2) There is also a lack of cohesiveness between the three principal components of the manuscript – the first two components (chimeric receptors and synthekines) clearly inform one another but the third section (about cytokine-RTK fusions) seems tangential. The latter constructs are certainly interesting from a basic science perspective – in fact, the data presented illustrate that Jaks can phosphorylate RTKs (at least EGFR and KIT) but not vice versa – and exciting in terms of therapeutic potential, but some attempt at improved integration of the manuscript would be desirable.

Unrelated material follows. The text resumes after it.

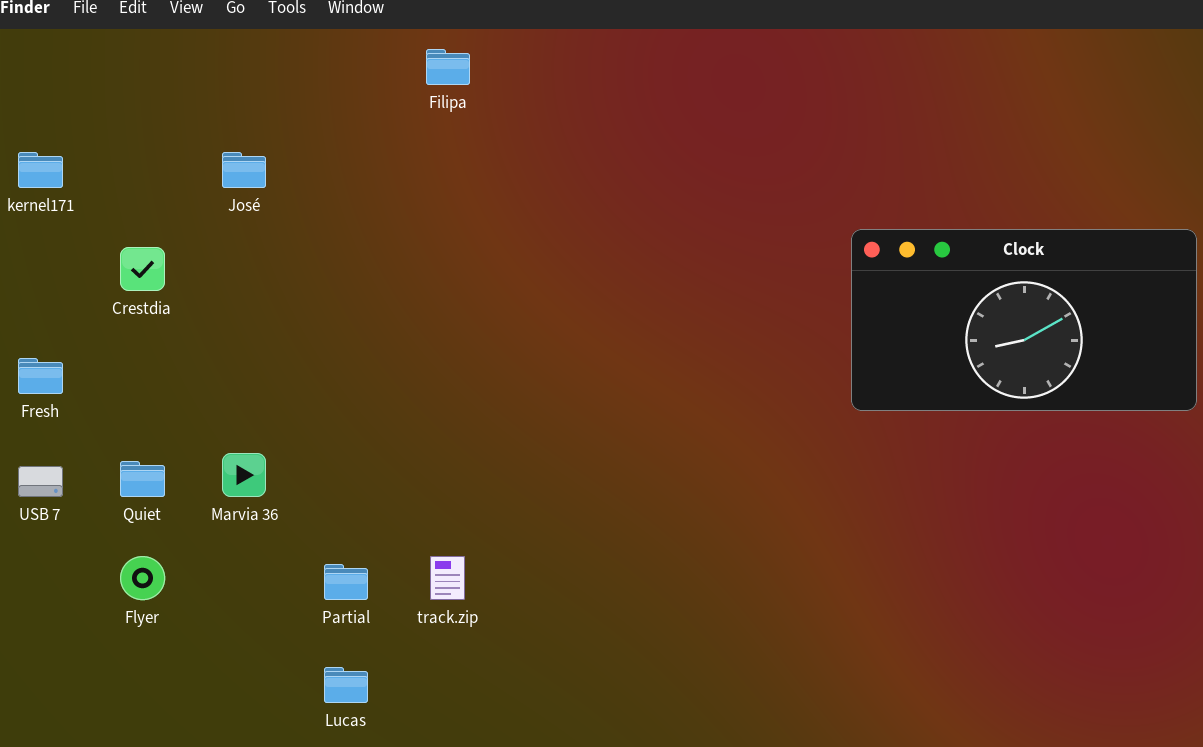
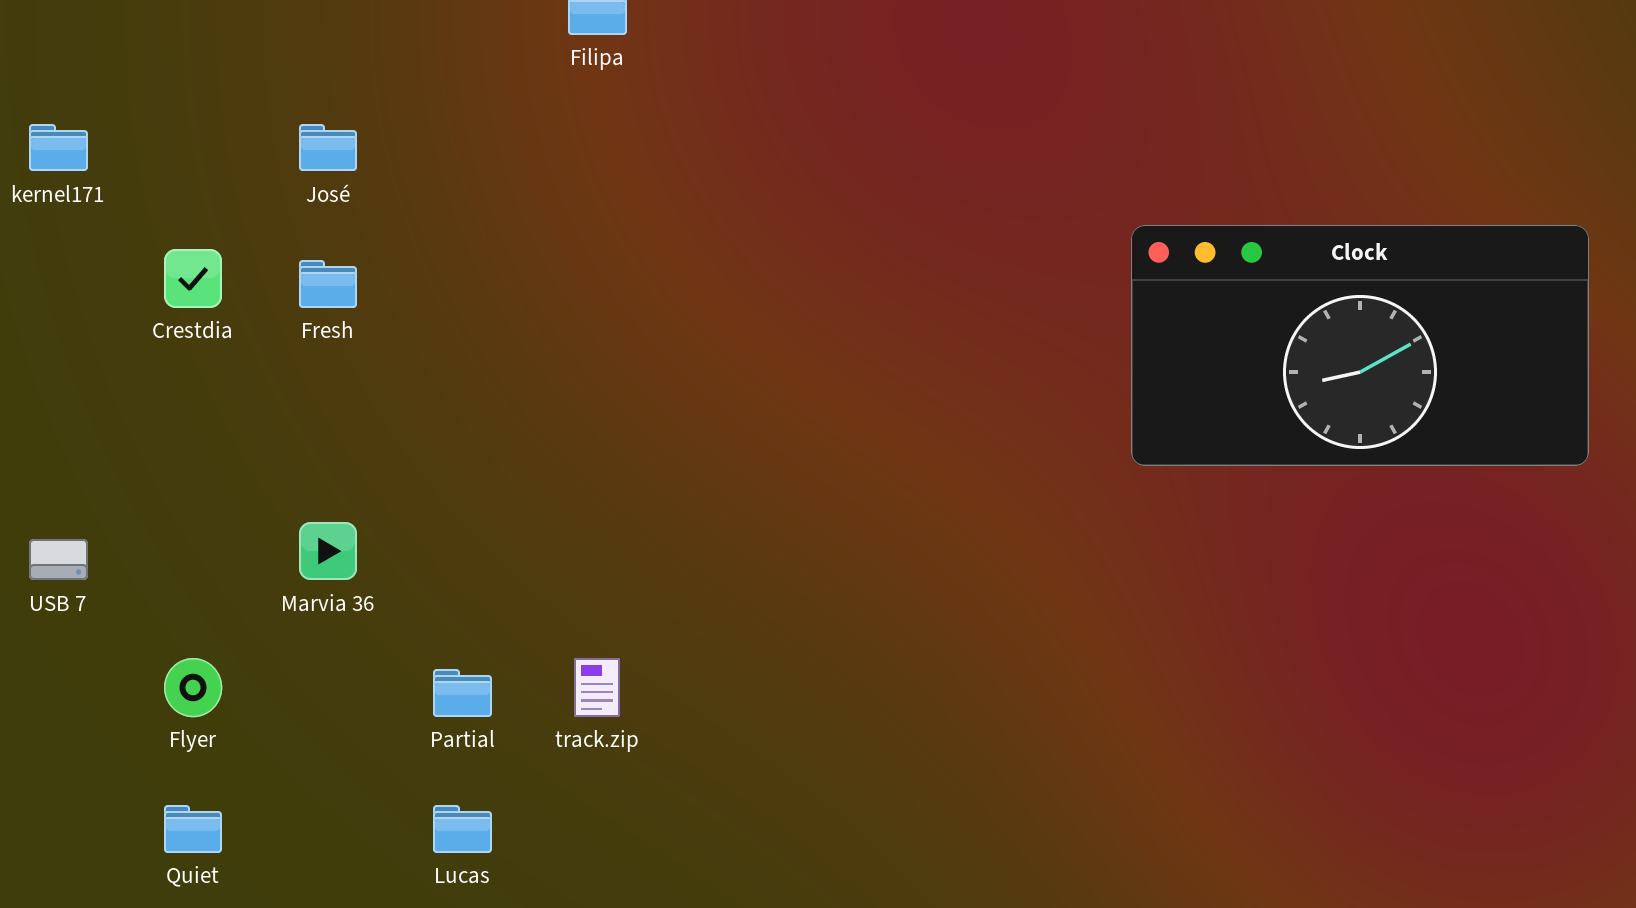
Fresh: [18,358,63,394] -> [299,260,357,308], moved
Quiet: [120,461,165,497] -> [164,805,222,853], moved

We agree that, as currently presented, our finding on a synthekine that dimerizes a JAK/STAT receptor (TPO) with an RTK (cKit) is a bit disjointed with the main thrust of the paper on JAK/STAT cytokine receptors. However, this is a very important experiment and shows that the combinatorial scope of synthekines is not just limited to kinase-linked receptors of the same class. We have modified the Abstract and Introduction to better integrate the JAK/STAT cytokine and RTK sections. We have rewritten sections of the results to better explain these experiments, our interpretations of the results and the apparent asymmetry of the trans-phosphorylation, as the reviewer notes. We suspect that some explanation to this observation lies in the particular geometry that the SY5 synthekine dimerizes cKIT with TpoR, and that other synthekines may or may not elicit such asymmetry. We also included citation of several papers that have reported observing cross-talk between RTK and JAK/STAT receptors on natural cells, which lends support to our data presented here.